# YOUR OBJECTIVE:
Give again the lines of the data from its first line through the line with "নিবারণের চেষ্টা করছে।". Change nothing.

────────

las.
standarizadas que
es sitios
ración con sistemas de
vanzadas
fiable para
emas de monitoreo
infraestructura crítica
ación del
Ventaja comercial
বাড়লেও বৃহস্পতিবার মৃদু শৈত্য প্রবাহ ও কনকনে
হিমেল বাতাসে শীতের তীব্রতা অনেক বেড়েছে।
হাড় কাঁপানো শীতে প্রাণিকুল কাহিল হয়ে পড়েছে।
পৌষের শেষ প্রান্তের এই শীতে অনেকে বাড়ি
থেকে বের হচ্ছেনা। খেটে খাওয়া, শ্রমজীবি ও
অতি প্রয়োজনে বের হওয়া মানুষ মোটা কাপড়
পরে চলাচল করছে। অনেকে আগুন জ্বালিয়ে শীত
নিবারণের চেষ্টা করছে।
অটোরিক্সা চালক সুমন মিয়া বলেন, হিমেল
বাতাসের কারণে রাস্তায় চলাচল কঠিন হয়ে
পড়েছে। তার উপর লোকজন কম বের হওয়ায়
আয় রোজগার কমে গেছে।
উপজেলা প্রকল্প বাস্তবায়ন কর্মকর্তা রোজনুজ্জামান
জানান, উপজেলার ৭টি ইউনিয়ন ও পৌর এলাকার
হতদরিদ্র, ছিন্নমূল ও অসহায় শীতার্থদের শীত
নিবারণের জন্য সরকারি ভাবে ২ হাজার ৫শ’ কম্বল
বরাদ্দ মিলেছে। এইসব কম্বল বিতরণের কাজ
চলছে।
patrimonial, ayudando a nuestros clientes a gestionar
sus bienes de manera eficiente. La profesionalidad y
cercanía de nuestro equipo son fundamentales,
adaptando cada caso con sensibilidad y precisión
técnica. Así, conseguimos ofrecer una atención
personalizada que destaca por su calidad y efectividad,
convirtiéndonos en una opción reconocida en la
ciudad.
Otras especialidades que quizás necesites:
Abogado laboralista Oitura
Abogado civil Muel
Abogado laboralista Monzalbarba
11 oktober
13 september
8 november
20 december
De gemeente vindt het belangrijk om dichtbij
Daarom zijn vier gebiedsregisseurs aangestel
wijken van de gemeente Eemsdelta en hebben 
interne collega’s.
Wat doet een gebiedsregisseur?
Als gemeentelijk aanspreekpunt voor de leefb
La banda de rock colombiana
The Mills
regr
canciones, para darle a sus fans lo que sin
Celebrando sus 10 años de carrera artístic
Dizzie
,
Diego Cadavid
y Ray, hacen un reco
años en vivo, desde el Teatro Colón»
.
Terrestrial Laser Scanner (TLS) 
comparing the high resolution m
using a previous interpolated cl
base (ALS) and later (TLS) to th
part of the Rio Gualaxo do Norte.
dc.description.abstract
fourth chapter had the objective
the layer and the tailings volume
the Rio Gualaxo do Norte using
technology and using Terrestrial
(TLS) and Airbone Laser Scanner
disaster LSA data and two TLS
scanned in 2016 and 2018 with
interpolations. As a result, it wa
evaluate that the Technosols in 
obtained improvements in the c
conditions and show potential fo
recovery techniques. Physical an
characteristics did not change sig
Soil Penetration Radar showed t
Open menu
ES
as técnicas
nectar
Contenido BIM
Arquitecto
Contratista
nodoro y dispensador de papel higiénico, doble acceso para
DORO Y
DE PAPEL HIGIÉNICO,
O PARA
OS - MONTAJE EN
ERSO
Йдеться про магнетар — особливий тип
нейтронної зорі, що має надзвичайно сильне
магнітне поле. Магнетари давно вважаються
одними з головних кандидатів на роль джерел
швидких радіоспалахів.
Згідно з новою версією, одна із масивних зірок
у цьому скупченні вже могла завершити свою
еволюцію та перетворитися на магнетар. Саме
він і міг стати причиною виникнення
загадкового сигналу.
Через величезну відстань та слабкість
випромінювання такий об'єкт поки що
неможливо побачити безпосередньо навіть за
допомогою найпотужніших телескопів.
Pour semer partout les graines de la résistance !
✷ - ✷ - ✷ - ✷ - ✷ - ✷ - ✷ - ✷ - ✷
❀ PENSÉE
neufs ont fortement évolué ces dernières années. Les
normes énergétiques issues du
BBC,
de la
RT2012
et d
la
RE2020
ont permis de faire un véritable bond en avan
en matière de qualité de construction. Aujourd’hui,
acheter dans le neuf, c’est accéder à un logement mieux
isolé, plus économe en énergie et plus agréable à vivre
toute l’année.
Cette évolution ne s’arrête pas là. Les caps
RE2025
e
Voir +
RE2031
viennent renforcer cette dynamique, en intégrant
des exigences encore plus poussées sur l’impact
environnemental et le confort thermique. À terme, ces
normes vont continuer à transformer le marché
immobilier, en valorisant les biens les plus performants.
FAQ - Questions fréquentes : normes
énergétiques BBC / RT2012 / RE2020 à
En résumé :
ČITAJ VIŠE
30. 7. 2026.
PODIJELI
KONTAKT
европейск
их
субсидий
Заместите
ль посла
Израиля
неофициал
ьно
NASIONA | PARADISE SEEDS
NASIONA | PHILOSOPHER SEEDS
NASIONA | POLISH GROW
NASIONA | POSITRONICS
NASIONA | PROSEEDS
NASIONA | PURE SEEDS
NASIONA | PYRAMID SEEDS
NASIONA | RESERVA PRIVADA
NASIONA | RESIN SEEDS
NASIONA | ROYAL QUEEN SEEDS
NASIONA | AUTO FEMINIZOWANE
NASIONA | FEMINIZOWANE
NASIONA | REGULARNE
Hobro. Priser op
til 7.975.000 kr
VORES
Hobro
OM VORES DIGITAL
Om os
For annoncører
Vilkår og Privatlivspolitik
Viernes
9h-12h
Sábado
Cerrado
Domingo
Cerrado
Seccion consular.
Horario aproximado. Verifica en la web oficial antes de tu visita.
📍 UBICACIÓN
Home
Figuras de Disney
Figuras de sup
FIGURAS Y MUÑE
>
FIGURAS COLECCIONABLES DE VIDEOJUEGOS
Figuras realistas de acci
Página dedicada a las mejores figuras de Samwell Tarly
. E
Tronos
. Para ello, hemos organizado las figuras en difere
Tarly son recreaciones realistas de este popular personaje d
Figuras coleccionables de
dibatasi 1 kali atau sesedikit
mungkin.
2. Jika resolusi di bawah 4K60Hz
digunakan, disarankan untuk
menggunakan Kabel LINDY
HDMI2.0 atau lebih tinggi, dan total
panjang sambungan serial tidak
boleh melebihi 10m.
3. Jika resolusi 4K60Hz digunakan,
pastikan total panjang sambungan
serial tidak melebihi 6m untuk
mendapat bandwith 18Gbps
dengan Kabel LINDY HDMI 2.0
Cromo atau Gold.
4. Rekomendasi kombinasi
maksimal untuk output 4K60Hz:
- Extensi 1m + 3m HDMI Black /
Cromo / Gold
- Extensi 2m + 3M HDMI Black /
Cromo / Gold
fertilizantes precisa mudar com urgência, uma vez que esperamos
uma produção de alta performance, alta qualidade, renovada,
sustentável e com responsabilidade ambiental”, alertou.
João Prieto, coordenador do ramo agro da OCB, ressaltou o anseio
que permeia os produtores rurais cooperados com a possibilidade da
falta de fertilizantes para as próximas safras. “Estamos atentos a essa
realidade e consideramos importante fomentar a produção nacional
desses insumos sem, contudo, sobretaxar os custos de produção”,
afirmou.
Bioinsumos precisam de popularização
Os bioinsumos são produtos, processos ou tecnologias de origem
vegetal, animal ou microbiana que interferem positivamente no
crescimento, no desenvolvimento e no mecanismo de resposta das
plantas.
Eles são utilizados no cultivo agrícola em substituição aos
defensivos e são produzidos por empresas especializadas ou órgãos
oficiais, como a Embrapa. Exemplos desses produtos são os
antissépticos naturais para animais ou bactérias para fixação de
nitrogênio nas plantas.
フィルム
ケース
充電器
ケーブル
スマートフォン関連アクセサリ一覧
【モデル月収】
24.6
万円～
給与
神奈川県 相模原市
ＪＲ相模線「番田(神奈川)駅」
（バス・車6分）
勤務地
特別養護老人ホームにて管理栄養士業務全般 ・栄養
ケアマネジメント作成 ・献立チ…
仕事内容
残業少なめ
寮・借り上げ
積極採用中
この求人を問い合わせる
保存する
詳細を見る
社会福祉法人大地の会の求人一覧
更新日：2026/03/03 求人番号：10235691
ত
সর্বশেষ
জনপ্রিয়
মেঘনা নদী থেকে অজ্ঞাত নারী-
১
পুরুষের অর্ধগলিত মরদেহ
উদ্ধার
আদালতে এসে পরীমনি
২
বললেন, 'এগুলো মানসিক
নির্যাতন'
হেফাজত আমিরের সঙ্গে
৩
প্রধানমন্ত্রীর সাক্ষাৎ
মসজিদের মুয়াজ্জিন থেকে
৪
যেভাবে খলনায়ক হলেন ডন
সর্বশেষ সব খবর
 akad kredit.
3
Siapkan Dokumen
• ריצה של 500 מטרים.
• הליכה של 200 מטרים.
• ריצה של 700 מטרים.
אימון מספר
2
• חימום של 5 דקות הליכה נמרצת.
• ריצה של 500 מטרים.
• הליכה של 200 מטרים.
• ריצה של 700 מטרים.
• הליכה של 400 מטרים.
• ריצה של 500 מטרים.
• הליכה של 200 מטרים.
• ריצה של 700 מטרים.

────────

# FINISHED TASK:
las.
standarizadas que
es sitios
ración con sistemas de
vanzadas
fiable para
emas de monitoreo
infraestructura crítica
ación del
Ventaja comercial
বাড়লেও বৃহস্পতিবার মৃদু শৈত্য প্রবাহ ও কনকনে
হিমেল বাতাসে শীতের তীব্রতা অনেক বেড়েছে।
হাড় কাঁপানো শীতে প্রাণিকুল কাহিল হয়ে পড়েছে।
পৌষের শেষ প্রান্তের এই শীতে অনেকে বাড়ি
থেকে বের হচ্ছেনা। খেটে খাওয়া, শ্রমজীবি ও
অতি প্রয়োজনে বের হওয়া মানুষ মোটা কাপড়
পরে চলাচল করছে। অনেকে আগুন জ্বালিয়ে শীত
নিবারণের চেষ্টা করছে।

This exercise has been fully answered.